Records:
___

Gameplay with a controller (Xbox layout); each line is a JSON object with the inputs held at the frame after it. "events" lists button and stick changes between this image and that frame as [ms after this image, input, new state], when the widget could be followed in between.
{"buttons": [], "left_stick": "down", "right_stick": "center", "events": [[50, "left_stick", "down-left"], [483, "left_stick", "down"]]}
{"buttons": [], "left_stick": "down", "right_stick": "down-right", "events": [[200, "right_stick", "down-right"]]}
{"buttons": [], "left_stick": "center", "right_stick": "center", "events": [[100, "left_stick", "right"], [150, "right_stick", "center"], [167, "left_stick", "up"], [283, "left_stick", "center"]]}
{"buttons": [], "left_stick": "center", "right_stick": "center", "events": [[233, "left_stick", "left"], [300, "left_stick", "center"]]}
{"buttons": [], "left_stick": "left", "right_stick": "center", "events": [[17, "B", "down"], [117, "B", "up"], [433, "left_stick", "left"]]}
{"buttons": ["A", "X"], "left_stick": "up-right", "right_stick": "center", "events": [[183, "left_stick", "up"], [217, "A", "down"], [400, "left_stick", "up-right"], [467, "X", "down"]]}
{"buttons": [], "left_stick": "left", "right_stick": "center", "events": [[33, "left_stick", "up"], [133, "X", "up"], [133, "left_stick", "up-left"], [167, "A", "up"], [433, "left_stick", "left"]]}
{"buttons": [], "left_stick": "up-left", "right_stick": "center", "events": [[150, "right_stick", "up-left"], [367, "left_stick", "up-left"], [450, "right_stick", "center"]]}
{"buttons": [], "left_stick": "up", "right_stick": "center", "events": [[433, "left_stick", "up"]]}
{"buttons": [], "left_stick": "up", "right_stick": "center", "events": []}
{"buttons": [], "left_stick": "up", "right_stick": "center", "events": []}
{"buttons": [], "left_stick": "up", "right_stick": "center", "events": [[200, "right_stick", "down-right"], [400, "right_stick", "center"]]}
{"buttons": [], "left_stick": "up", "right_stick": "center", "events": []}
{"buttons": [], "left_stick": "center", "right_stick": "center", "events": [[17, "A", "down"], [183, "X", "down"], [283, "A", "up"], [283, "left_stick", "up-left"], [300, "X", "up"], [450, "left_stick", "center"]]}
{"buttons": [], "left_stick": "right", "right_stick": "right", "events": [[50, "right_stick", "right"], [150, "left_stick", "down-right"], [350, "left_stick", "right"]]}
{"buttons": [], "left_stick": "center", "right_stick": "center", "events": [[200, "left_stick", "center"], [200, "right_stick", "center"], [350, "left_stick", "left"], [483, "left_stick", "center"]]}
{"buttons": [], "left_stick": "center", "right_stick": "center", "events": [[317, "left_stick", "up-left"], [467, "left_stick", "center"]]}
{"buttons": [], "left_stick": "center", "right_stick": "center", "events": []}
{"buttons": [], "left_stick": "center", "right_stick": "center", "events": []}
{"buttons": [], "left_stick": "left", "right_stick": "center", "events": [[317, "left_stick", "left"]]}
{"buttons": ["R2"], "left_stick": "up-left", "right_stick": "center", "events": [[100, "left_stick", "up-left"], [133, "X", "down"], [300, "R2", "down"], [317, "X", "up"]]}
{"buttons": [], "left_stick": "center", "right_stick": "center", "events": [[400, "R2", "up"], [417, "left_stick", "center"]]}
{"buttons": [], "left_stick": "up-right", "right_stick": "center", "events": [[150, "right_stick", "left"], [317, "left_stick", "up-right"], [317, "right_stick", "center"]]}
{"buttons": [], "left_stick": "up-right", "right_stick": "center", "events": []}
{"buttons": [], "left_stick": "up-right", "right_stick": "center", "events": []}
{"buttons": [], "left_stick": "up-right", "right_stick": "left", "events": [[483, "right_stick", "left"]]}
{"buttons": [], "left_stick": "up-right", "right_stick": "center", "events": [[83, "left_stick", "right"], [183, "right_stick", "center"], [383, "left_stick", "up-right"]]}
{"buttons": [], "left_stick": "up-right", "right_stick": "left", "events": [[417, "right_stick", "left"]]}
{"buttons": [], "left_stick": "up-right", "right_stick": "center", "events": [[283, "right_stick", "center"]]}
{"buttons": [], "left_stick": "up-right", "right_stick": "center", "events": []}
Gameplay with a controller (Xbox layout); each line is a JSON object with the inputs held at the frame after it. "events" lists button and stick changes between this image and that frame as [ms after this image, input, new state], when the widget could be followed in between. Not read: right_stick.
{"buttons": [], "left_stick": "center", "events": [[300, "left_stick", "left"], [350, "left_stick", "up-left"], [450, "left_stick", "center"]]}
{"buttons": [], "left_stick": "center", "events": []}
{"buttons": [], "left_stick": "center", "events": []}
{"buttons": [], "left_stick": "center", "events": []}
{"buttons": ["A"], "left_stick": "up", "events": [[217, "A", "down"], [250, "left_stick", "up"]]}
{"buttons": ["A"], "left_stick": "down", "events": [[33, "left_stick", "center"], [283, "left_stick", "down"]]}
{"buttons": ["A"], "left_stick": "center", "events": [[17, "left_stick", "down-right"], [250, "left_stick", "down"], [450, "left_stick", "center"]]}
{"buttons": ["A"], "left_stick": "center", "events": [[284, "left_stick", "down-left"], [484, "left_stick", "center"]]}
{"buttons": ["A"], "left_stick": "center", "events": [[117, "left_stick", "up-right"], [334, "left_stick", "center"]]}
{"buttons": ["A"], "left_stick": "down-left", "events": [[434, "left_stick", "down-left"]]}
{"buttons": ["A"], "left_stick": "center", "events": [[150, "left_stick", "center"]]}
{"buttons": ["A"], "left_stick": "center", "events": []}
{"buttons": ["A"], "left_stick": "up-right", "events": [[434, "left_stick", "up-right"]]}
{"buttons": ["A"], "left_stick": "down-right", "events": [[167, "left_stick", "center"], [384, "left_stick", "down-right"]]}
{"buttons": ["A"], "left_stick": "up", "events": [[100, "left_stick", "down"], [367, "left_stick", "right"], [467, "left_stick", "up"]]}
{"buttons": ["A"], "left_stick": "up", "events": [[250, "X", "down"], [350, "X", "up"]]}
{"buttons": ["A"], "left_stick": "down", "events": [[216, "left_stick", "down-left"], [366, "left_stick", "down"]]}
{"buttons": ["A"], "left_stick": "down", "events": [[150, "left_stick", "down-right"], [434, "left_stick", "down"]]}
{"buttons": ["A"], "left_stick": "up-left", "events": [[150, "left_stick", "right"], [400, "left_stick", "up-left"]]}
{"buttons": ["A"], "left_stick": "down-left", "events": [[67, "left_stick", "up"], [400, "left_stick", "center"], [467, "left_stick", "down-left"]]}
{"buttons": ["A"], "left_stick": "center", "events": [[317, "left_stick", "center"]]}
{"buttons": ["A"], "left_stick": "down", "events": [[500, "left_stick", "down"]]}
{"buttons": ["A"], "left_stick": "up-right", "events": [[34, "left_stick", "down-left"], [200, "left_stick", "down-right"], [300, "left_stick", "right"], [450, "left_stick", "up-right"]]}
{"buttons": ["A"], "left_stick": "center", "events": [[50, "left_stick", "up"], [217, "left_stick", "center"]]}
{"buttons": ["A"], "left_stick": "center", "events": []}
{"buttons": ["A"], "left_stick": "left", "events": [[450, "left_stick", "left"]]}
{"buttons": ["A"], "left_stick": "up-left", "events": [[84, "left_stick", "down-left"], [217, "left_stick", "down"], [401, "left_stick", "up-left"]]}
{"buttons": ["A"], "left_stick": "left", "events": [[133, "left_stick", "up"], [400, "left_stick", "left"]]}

___

Exercise brief: All entries should be transcribed verbatim.

Reply:
Gameplay with a controller (Xbox layout); each line is a JSON object with the inputs held at the frame after it. "events" lists button and stick changes between this image and that frame as [ms after this image, input, new state], when the widget could be followed in between.
{"buttons": [], "left_stick": "down", "right_stick": "center", "events": [[50, "left_stick", "down-left"], [483, "left_stick", "down"]]}
{"buttons": [], "left_stick": "down", "right_stick": "down-right", "events": [[200, "right_stick", "down-right"]]}
{"buttons": [], "left_stick": "center", "right_stick": "center", "events": [[100, "left_stick", "right"], [150, "right_stick", "center"], [167, "left_stick", "up"], [283, "left_stick", "center"]]}
{"buttons": [], "left_stick": "center", "right_stick": "center", "events": [[233, "left_stick", "left"], [300, "left_stick", "center"]]}
{"buttons": [], "left_stick": "left", "right_stick": "center", "events": [[17, "B", "down"], [117, "B", "up"], [433, "left_stick", "left"]]}
{"buttons": ["A", "X"], "left_stick": "up-right", "right_stick": "center", "events": [[183, "left_stick", "up"], [217, "A", "down"], [400, "left_stick", "up-right"], [467, "X", "down"]]}
{"buttons": [], "left_stick": "left", "right_stick": "center", "events": [[33, "left_stick", "up"], [133, "X", "up"], [133, "left_stick", "up-left"], [167, "A", "up"], [433, "left_stick", "left"]]}
{"buttons": [], "left_stick": "up-left", "right_stick": "center", "events": [[150, "right_stick", "up-left"], [367, "left_stick", "up-left"], [450, "right_stick", "center"]]}
{"buttons": [], "left_stick": "up", "right_stick": "center", "events": [[433, "left_stick", "up"]]}
{"buttons": [], "left_stick": "up", "right_stick": "center", "events": []}
{"buttons": [], "left_stick": "up", "right_stick": "center", "events": []}
{"buttons": [], "left_stick": "up", "right_stick": "center", "events": [[200, "right_stick", "down-right"], [400, "right_stick", "center"]]}
{"buttons": [], "left_stick": "up", "right_stick": "center", "events": []}
{"buttons": [], "left_stick": "center", "right_stick": "center", "events": [[17, "A", "down"], [183, "X", "down"], [283, "A", "up"], [283, "left_stick", "up-left"], [300, "X", "up"], [450, "left_stick", "center"]]}
{"buttons": [], "left_stick": "right", "right_stick": "right", "events": [[50, "right_stick", "right"], [150, "left_stick", "down-right"], [350, "left_stick", "right"]]}
{"buttons": [], "left_stick": "center", "right_stick": "center", "events": [[200, "left_stick", "center"], [200, "right_stick", "center"], [350, "left_stick", "left"], [483, "left_stick", "center"]]}
{"buttons": [], "left_stick": "center", "right_stick": "center", "events": [[317, "left_stick", "up-left"], [467, "left_stick", "center"]]}
{"buttons": [], "left_stick": "center", "right_stick": "center", "events": []}
{"buttons": [], "left_stick": "center", "right_stick": "center", "events": []}
{"buttons": [], "left_stick": "left", "right_stick": "center", "events": [[317, "left_stick", "left"]]}
{"buttons": ["R2"], "left_stick": "up-left", "right_stick": "center", "events": [[100, "left_stick", "up-left"], [133, "X", "down"], [300, "R2", "down"], [317, "X", "up"]]}
{"buttons": [], "left_stick": "center", "right_stick": "center", "events": [[400, "R2", "up"], [417, "left_stick", "center"]]}
{"buttons": [], "left_stick": "up-right", "right_stick": "center", "events": [[150, "right_stick", "left"], [317, "left_stick", "up-right"], [317, "right_stick", "center"]]}
{"buttons": [], "left_stick": "up-right", "right_stick": "center", "events": []}
{"buttons": [], "left_stick": "up-right", "right_stick": "center", "events": []}
{"buttons": [], "left_stick": "up-right", "right_stick": "left", "events": [[483, "right_stick", "left"]]}
{"buttons": [], "left_stick": "up-right", "right_stick": "center", "events": [[83, "left_stick", "right"], [183, "right_stick", "center"], [383, "left_stick", "up-right"]]}
{"buttons": [], "left_stick": "up-right", "right_stick": "left", "events": [[417, "right_stick", "left"]]}
{"buttons": [], "left_stick": "up-right", "right_stick": "center", "events": [[283, "right_stick", "center"]]}
{"buttons": [], "left_stick": "up-right", "right_stick": "center", "events": []}
Gameplay with a controller (Xbox layout); each line is a JSON object with the inputs held at the frame after it. "events" lists button and stick changes between this image and that frame as [ms after this image, input, new state], when the widget could be followed in between. Not read: right_stick.
{"buttons": [], "left_stick": "center", "events": [[300, "left_stick", "left"], [350, "left_stick", "up-left"], [450, "left_stick", "center"]]}
{"buttons": [], "left_stick": "center", "events": []}
{"buttons": [], "left_stick": "center", "events": []}
{"buttons": [], "left_stick": "center", "events": []}
{"buttons": ["A"], "left_stick": "up", "events": [[217, "A", "down"], [250, "left_stick", "up"]]}
{"buttons": ["A"], "left_stick": "down", "events": [[33, "left_stick", "center"], [283, "left_stick", "down"]]}
{"buttons": ["A"], "left_stick": "center", "events": [[17, "left_stick", "down-right"], [250, "left_stick", "down"], [450, "left_stick", "center"]]}
{"buttons": ["A"], "left_stick": "center", "events": [[284, "left_stick", "down-left"], [484, "left_stick", "center"]]}
{"buttons": ["A"], "left_stick": "center", "events": [[117, "left_stick", "up-right"], [334, "left_stick", "center"]]}
{"buttons": ["A"], "left_stick": "down-left", "events": [[434, "left_stick", "down-left"]]}
{"buttons": ["A"], "left_stick": "center", "events": [[150, "left_stick", "center"]]}
{"buttons": ["A"], "left_stick": "center", "events": []}
{"buttons": ["A"], "left_stick": "up-right", "events": [[434, "left_stick", "up-right"]]}
{"buttons": ["A"], "left_stick": "down-right", "events": [[167, "left_stick", "center"], [384, "left_stick", "down-right"]]}
{"buttons": ["A"], "left_stick": "up", "events": [[100, "left_stick", "down"], [367, "left_stick", "right"], [467, "left_stick", "up"]]}
{"buttons": ["A"], "left_stick": "up", "events": [[250, "X", "down"], [350, "X", "up"]]}
{"buttons": ["A"], "left_stick": "down", "events": [[216, "left_stick", "down-left"], [366, "left_stick", "down"]]}
{"buttons": ["A"], "left_stick": "down", "events": [[150, "left_stick", "down-right"], [434, "left_stick", "down"]]}
{"buttons": ["A"], "left_stick": "up-left", "events": [[150, "left_stick", "right"], [400, "left_stick", "up-left"]]}
{"buttons": ["A"], "left_stick": "down-left", "events": [[67, "left_stick", "up"], [400, "left_stick", "center"], [467, "left_stick", "down-left"]]}
{"buttons": ["A"], "left_stick": "center", "events": [[317, "left_stick", "center"]]}
{"buttons": ["A"], "left_stick": "down", "events": [[500, "left_stick", "down"]]}
{"buttons": ["A"], "left_stick": "up-right", "events": [[34, "left_stick", "down-left"], [200, "left_stick", "down-right"], [300, "left_stick", "right"], [450, "left_stick", "up-right"]]}
{"buttons": ["A"], "left_stick": "center", "events": [[50, "left_stick", "up"], [217, "left_stick", "center"]]}
{"buttons": ["A"], "left_stick": "center", "events": []}
{"buttons": ["A"], "left_stick": "left", "events": [[450, "left_stick", "left"]]}
{"buttons": ["A"], "left_stick": "up-left", "events": [[84, "left_stick", "down-left"], [217, "left_stick", "down"], [401, "left_stick", "up-left"]]}
{"buttons": ["A"], "left_stick": "left", "events": [[133, "left_stick", "up"], [400, "left_stick", "left"]]}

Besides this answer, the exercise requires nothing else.